In the United States, employee retirement will create 3.5 million unfilled manufacturing jobs, said Morten Wierod, group senior vice president, drives, at ABB, who spoke during a lunch panel at ABB Customer World in Houston. “We need more skilled workers for more industrial jobs,” he explained.
That mantra has become all too familiar in industrial circles the past few years. It seems we’ve become quick to steer young people into trades and save them from wasting their young years studying in a university.
Yes, there are young men and women who are perfect candidates for bypassing college and learning a skilled trade. And some of them might not have found their way without a push in that direction.
But it’s irresponsible and a grave disservice to urge every 16-year-old who wasn’t decided on a major to start preparing for technical trade school.
According to a Georgetown University study from 2015, “The Economic Value of College Majors,” the average college graduate will earn $1 million more over the course of a lifetime.
A million dollars doesn’t buy what it used to, but that’s a considerable amount of coin to walk away from just because you’re a teenager and don’t know what you want to be when you grow up. At that same event in Houston, I heard the first good idea regarding technical programs.

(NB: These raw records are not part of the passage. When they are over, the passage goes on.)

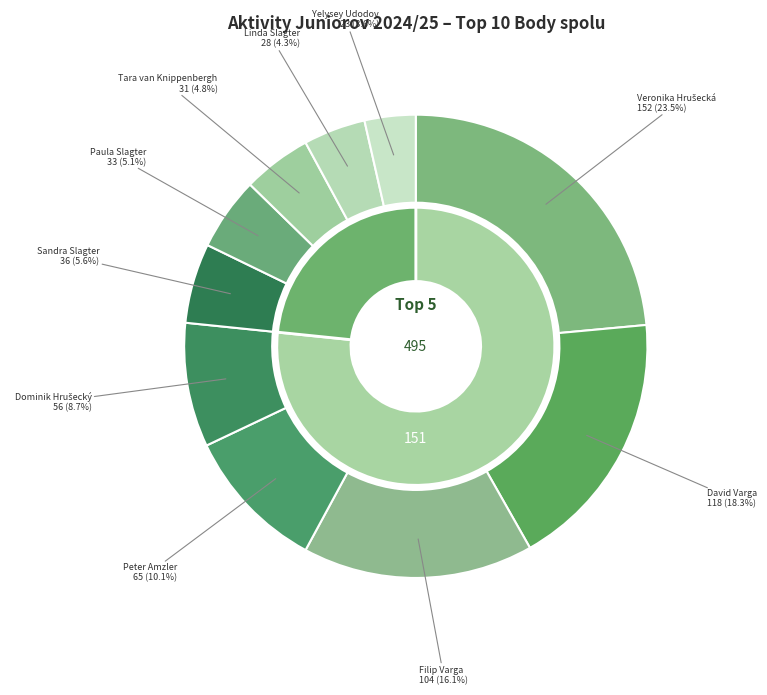

Rank the categories by value from highest to lowest.

Veronika Hrušecká, David Varga, Filip Varga, Peter Amzler, Dominik Hrušecký, Sandra Slagter, Paula Slagter, Tara van Knippenbergh, Linda Slagter, Yelysey Udodov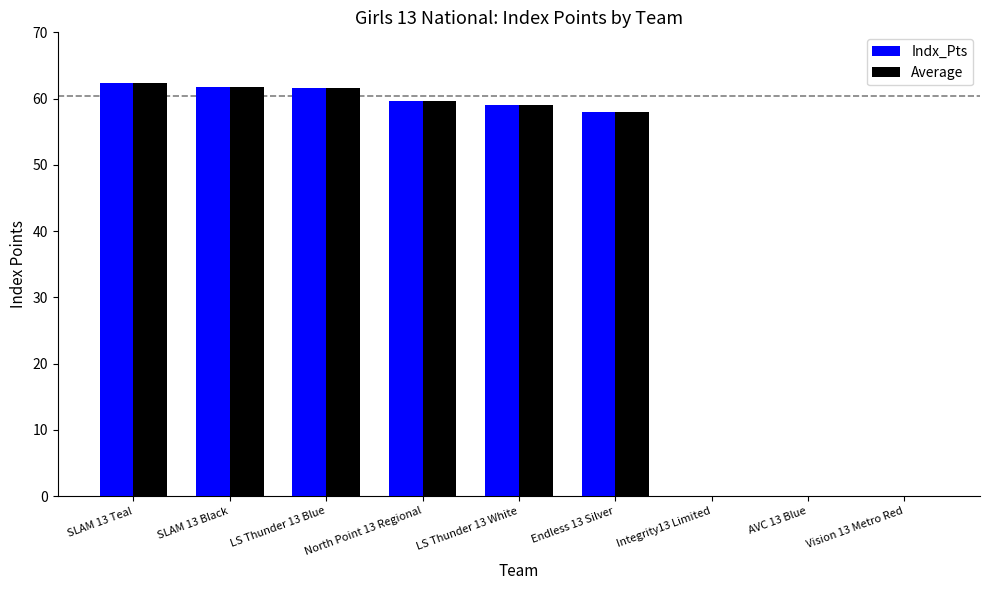

What is the greatest value displayed?

62.4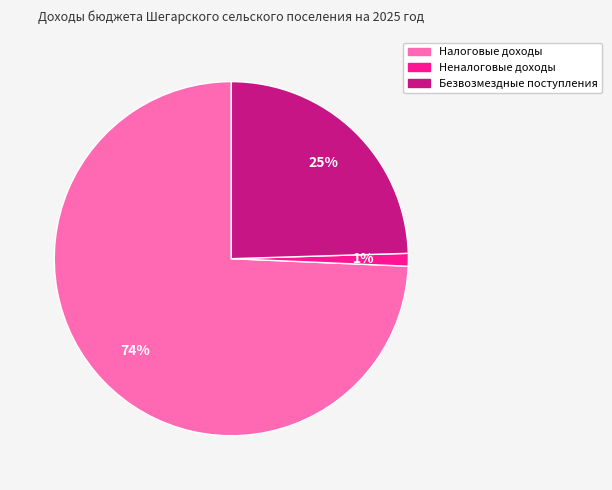

Between Безвозмездные поступления and Налоговые доходы, which is larger?

Налоговые доходы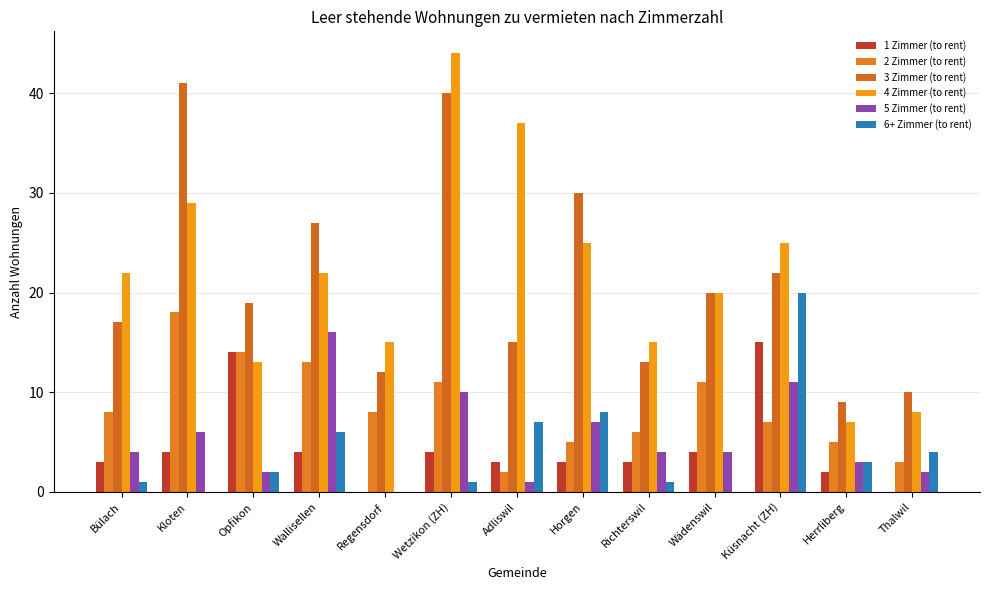

How many values in 5 Zimmer (to rent) are above zero?

12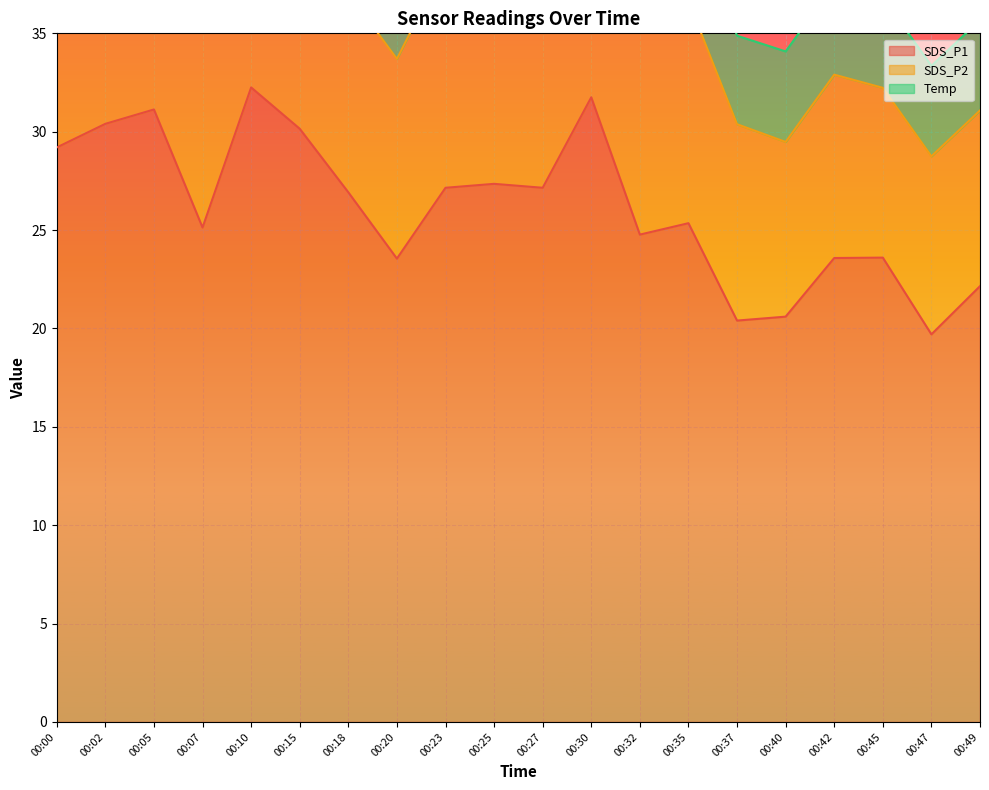

What is the total value across all series at 00:07?

39.9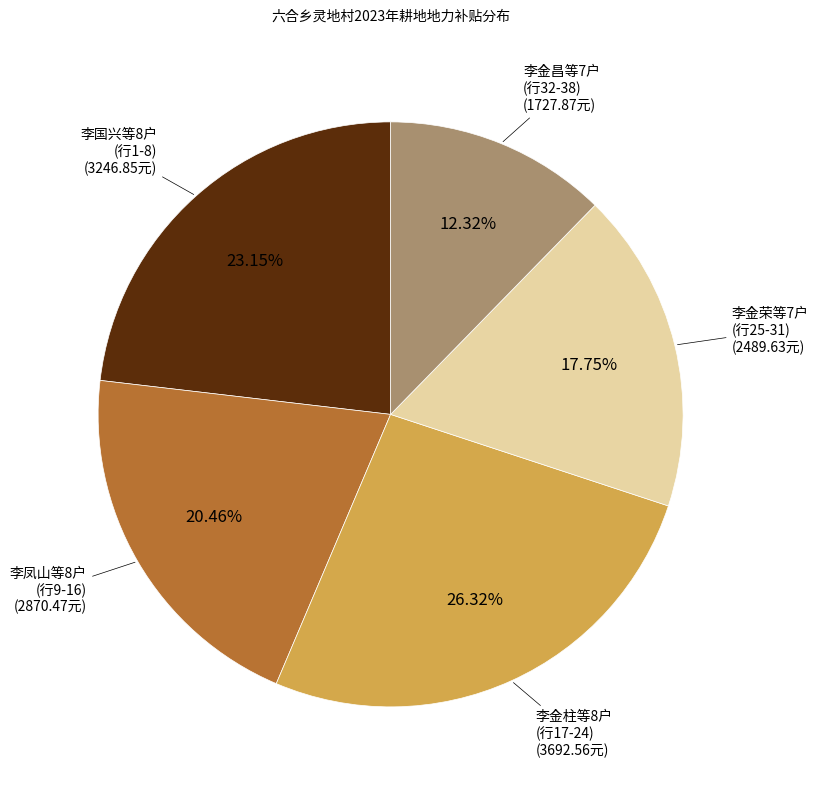

Is there any slice that represents more than half of the pie?

No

“Industry, education and government need to work together,” said Michael Wiebe, chief operations officer at Krones, who also was part of the panel discussion. “The public, who are the parents, play a role. A primary opportunity right now is the quantity of graduates in STEM. Industry is sometimes bottlenecked by the lack of those STEM graduates. We wish we had more students coming into the technical college straight out of high school. Parents want their kids to go through a four-year university program.”
Wiebe proposed a two-phase program designed to funnel more high-school graduates into technical programs. Phase I ushers them into two years of a technical program followed by a three-year apprenticeship. In Phase II, the individual continues on to two years in a university, with credits transferred from the previous two-year program to earn a bachelor’s degree, and then another three-year apprenticeship. This 10-year plan addresses the pain points of employers, educators and parents, explained Wiebe.
That’s a step in the right direction, giving students a plan to not only recapture that additional income, but to acquire those technical trade skills along the way, as well.